La risposta del governo Meloni al problema è stata forse sbagliata, ma non è il caso di derubricare l’imposta sugli extraprofitti bancari varata dal Cdm la scorsa settimana come mero tentativo di fare cassa, sulla scia di una analoga iniziativa – peraltro fallimentare – tentata dal governo Draghi ma avente per bersaglio le compagnie energetiche.

Le orecchie da mercante delle banche

Il sistema bancario italiano ha, infatti, per lo più fatto orecchie da mercante su una situazione che era diventata critica: se, infatti, è vero che il rialzo dei tassi di riferimento della Bce era necessario – anzi, forse lo si sarebbe dovuto fare già nel 2018-2019 – è pur vero che ha portato alcuni effetti positivi e molti altri collaterali: primi fra tutti, le difficoltà per chi ha contratto mutui a tasso variabile o ha linee di credito aperte.

Naturalmente non è colpa del sistema bancario, l’inflazione crescente richiede un impegno da parte della banca centrale ma lo scenario è quello di nove rialzi dei tassi di interesse in dieci mesi, con le banche che hanno fatto troppo poco per venire incontro ad una clientela (forse sprovveduta, o forse invece costretta a prendere o lasciare) ritrovatasi improvvisamente in difficoltà, al punto che servì una norma inserita nell’ultima legge di bilancio per costringere gli istituti di credito a concedere ad alcune tipologie di clienti la rinegoziazione del proprio mutuo (anche se, a sentir parlare il presidente dell’ABI, pare che le banche abbiano già fatto il massimo).

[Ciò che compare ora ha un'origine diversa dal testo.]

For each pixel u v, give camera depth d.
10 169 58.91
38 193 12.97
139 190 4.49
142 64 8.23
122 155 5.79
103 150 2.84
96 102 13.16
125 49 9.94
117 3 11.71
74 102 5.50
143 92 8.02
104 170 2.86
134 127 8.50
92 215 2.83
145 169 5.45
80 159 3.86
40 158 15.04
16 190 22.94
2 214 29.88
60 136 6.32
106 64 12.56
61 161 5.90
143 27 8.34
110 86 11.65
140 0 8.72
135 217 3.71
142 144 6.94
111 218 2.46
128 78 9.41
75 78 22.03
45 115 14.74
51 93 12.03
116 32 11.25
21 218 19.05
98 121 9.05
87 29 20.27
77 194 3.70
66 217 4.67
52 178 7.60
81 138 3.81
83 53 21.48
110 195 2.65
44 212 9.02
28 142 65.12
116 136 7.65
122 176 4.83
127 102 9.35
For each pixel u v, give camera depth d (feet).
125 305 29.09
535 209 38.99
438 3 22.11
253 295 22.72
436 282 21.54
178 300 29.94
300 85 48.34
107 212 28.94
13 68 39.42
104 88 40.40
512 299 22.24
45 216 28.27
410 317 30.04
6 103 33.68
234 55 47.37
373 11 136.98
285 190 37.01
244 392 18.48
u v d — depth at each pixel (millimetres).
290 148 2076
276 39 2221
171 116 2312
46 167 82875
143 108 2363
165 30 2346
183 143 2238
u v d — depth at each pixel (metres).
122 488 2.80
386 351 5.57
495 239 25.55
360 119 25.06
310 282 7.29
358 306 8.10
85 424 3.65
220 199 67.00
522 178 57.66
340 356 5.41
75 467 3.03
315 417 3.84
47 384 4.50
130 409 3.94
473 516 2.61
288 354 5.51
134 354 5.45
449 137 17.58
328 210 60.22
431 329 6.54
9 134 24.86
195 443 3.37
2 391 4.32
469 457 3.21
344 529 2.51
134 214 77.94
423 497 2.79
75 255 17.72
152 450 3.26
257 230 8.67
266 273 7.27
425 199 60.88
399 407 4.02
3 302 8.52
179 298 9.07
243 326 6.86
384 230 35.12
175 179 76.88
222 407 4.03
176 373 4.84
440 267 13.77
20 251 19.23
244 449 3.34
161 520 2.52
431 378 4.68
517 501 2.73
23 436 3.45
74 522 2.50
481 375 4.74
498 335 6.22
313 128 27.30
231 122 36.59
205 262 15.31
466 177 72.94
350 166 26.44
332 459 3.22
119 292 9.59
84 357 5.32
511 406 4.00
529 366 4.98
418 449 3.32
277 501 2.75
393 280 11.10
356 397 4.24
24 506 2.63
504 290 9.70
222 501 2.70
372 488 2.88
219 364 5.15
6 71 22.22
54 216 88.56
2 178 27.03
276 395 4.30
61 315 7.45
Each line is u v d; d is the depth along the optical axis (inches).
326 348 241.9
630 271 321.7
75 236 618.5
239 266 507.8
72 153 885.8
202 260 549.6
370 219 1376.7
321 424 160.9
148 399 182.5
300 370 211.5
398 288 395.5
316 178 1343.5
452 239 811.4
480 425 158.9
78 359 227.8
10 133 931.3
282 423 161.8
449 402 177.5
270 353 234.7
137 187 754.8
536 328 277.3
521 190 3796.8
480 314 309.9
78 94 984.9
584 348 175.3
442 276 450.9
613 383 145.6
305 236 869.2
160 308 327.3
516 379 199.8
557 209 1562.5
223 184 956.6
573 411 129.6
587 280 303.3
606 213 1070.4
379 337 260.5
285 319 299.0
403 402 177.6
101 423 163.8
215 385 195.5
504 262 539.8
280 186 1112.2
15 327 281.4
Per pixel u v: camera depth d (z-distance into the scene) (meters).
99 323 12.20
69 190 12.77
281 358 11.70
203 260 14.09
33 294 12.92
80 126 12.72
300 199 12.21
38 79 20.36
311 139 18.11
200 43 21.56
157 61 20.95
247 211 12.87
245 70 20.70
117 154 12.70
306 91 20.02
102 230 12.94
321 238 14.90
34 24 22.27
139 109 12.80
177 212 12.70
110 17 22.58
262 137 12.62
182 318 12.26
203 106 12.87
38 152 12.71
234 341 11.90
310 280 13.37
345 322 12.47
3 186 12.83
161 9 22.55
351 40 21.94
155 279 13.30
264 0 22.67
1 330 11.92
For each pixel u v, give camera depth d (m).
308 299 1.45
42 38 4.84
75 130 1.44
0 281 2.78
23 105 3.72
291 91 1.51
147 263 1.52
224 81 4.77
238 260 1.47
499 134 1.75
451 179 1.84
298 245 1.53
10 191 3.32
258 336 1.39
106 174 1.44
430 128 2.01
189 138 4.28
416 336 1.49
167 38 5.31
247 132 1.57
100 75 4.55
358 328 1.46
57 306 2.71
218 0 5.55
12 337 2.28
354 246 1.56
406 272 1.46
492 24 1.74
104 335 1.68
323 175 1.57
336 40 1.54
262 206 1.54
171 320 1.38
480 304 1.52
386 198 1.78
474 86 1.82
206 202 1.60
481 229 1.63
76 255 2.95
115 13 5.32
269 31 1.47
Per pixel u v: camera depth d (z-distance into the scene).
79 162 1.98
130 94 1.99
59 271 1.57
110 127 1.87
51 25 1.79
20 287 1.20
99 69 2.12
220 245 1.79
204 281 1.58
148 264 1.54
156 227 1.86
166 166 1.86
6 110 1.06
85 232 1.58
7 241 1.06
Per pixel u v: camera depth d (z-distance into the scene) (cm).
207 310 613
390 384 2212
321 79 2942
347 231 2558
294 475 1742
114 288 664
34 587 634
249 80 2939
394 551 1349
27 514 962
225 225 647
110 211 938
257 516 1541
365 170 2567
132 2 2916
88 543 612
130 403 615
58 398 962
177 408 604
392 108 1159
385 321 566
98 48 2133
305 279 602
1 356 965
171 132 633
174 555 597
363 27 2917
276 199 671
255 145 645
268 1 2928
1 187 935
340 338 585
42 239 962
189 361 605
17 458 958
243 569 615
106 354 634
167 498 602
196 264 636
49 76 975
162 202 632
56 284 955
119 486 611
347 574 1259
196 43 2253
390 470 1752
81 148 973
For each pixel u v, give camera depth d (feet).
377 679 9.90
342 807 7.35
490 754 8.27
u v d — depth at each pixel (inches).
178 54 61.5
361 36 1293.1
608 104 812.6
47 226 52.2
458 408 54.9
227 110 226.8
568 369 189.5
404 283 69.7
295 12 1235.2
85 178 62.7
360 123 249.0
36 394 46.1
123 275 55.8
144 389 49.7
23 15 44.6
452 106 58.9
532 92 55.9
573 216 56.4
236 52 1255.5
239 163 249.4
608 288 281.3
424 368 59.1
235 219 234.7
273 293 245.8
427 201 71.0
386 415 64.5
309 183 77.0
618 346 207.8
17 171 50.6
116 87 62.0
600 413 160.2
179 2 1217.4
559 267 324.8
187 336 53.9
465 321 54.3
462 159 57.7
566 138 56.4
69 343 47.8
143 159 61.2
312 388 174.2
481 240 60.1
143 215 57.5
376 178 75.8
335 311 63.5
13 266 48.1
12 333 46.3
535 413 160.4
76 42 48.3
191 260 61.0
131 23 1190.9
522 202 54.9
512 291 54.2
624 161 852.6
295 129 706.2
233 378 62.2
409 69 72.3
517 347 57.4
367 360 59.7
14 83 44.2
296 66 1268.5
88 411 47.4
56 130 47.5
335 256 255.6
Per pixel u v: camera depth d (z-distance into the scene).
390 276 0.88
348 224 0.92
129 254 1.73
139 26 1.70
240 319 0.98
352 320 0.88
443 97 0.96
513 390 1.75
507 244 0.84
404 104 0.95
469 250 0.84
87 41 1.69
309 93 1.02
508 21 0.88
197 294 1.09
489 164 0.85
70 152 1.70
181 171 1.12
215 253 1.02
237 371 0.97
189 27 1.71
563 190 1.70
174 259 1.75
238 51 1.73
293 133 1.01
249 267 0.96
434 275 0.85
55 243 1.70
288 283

Ovviamente non è il sistema bancario a doversi far carico di difficoltà sociali, ma quei mutui e linee di credito rappresentano un pericolo anche per gli istituti stessi: quello di diventare fra qualche tempo non perfoming loans, cioè crediti deteriorati di debitori che non riescono più a far fronte ai propri impegni. E quei crediti deteriorati hanno un impatto negativo sia a bilancio sia sulla possibilità futura degli istituti stessi di assumere su di loro dei rischi concedendo altro credito. Nonostante ciò, la strada privilegiata è stata comunque quella di prendere quel che si poteva, senza tener conto del rischio di ritrovarsi in pancia un quantitativo potenzialmente importante di crediti deteriorati fra qualche tempo.

I segnali della politica

Veniamo però alla vera grande accusa rivolta alle banche, e fatta propria anche dal governo: perché con un rialzo dei tassi richiesti per mutui e prestiti non c’è stato di pari passo un rialzo anche dei tassi riconosciuti alla clientela per i loro depositi? In taluni casi, addirittura, non solo non c’è stato un adeguamento di quei tassi ma è stato effettuato anche un ritocco verso l’alto dei costi connessi alla gestione di conto corrente, motivato proprio con l’andamento dell’inflazione e dei tassi di interesse.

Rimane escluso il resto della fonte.